Phyllis Schlafly: End Early Voting Because It Helps Democrats

When Republican-controlled legislatures around the country have passed laws curtailing early voting, they have invariably insisted that these laws have nothing to do with politics.

Eagle Forum founder Phyllis Schlafly, however, has no problem with admitting the reason she wants to do away with early voting: giving people more time to cast their ballots might help Democrats.

Writing today in WorldNetDaily, Schlafly insists — without any evidence — that early voting is rife with fraud and enables Democratic campaign workers to “harass and nag low-information voters until they turned in their ballots.”

She blames early voting in states like Ohio for President Obama’s reelection victory, and worries that early voting may help Democrats in the upcoming midterm elections as people who have already voted “may wish to change their vote” because of “the Ebola scandal.”

Last year, Schlafly offered a similar defense of a voter suppression law in North Carolina.

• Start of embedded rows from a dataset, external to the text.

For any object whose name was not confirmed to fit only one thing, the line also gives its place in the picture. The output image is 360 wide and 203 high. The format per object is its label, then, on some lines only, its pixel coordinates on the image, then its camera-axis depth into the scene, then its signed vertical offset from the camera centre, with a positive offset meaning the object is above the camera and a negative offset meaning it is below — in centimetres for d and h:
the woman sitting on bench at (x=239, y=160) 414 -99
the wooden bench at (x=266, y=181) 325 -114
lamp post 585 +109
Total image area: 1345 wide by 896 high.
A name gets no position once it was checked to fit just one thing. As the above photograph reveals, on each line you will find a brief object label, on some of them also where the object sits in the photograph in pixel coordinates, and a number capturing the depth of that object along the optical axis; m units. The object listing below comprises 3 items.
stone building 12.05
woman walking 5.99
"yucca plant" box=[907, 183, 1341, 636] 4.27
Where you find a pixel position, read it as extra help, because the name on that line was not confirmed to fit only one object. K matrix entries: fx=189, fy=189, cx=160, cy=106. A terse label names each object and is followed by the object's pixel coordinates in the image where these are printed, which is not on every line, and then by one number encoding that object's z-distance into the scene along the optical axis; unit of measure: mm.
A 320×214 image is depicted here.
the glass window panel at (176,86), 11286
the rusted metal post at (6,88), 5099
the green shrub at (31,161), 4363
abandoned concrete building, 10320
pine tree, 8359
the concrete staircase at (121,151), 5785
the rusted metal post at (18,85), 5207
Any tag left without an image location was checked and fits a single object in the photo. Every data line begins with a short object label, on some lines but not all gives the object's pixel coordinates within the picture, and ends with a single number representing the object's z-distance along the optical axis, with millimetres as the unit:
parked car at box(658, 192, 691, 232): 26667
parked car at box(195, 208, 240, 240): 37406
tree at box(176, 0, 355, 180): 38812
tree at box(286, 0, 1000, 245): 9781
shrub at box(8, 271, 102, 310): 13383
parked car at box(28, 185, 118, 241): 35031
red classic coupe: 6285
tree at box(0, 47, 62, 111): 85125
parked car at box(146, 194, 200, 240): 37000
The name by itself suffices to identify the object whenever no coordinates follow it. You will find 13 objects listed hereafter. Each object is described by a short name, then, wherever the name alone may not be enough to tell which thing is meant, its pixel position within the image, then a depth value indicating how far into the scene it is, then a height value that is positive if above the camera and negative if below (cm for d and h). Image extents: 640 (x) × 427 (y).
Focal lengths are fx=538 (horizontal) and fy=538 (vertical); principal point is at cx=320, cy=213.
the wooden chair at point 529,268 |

Because of the Ebola scandal, some may wish to change their vote, but that is impossible for those who have already voted. Some early voters may die before Election Day, and early voting allows the votes of those dead people to be included. If there is any dispute over whether their votes were valid or fraudulent, they are no longer with us to defend themselves.

Typically, there are no poll watchers during early voting, so the integrity of the casting of the ballots cannot be monitored. Many of the early votes are cast in a coercive environment, such as a union boss driving employees to the polls and watching over the process so there is no guarantee that their votes will be private.

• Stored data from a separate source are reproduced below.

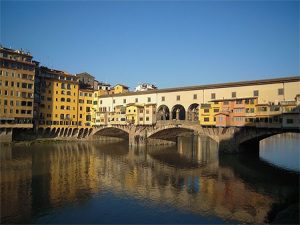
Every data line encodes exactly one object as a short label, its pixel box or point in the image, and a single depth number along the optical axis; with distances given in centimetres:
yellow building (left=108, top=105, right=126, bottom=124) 7794
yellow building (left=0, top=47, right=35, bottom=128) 6788
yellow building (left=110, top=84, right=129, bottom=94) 9620
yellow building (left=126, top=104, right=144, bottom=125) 7306
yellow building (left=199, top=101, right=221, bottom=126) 5622
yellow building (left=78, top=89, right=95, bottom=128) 8931
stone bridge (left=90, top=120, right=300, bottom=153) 5184
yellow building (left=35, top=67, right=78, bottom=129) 7950
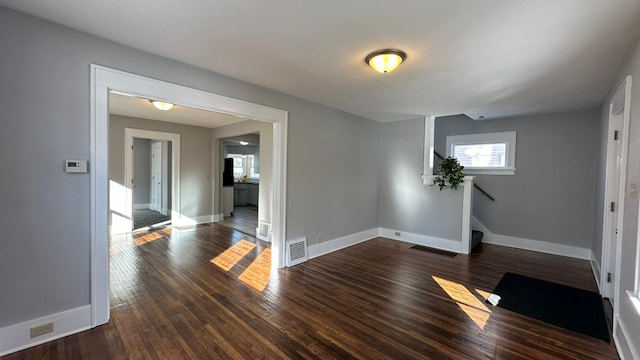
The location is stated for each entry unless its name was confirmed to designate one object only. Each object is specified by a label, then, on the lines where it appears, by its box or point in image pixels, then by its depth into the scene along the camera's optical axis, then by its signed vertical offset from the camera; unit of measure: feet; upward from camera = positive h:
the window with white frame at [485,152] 16.96 +1.68
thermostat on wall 7.20 +0.09
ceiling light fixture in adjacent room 14.18 +3.45
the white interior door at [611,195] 9.61 -0.56
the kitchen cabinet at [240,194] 33.40 -2.64
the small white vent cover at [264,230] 17.28 -3.71
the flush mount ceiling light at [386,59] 7.87 +3.44
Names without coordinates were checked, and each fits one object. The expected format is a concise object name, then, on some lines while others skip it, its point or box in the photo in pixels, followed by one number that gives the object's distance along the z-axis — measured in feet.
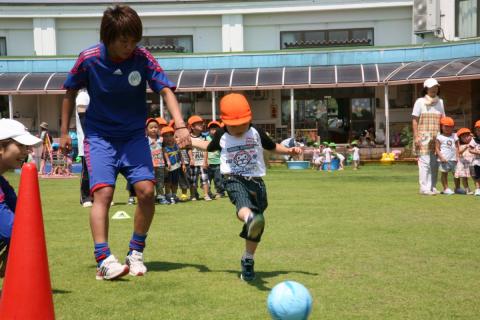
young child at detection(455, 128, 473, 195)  44.98
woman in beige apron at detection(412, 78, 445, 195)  42.09
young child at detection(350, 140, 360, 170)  78.69
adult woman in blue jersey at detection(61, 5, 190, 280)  17.69
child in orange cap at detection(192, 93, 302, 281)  18.80
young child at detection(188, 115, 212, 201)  44.13
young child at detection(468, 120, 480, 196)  43.80
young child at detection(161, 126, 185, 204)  42.34
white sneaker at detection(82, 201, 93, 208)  37.83
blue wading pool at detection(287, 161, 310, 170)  81.71
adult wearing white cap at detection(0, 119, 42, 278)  15.58
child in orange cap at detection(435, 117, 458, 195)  43.83
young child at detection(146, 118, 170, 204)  41.86
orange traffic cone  12.53
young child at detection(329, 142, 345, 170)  80.53
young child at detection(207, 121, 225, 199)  45.32
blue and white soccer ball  11.94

Democrats promote early voting for the same reason they oppose voter ID: because they view early voting as helping their side. In the absurdly long 35-day period of early voting in Ohio in 2012, Democrats racked up perhaps a million-vote advantage over Republicans before Election Day was ever reached.

Republicans have been slow to realize how early voting helps the Democrats. Most top Republican political operatives firmly believed, right up to the morning of the 2012 election, that Mitt Romney was going to win.

In his expert analysis of why Republicans lost the 2012 election, scholar and WND writer Jerome Corsi quoted Mitt Romney’s chief campaign strategist, Stuart Stevens, on the last plane flight of the 2012 campaign, confidently assuring all that Romney would win the presidency because “a positive campaign message trumps a good ground game every time.”

Romney lacked a message, too, but he was mainly defeated by the Democrats’ superb ground game, which exploited early voting in key states such as Florida and Ohio. By continuously updating their computer-based information about who had not yet voted, Democrats could harass and nag low-information voters until they turned in their ballots.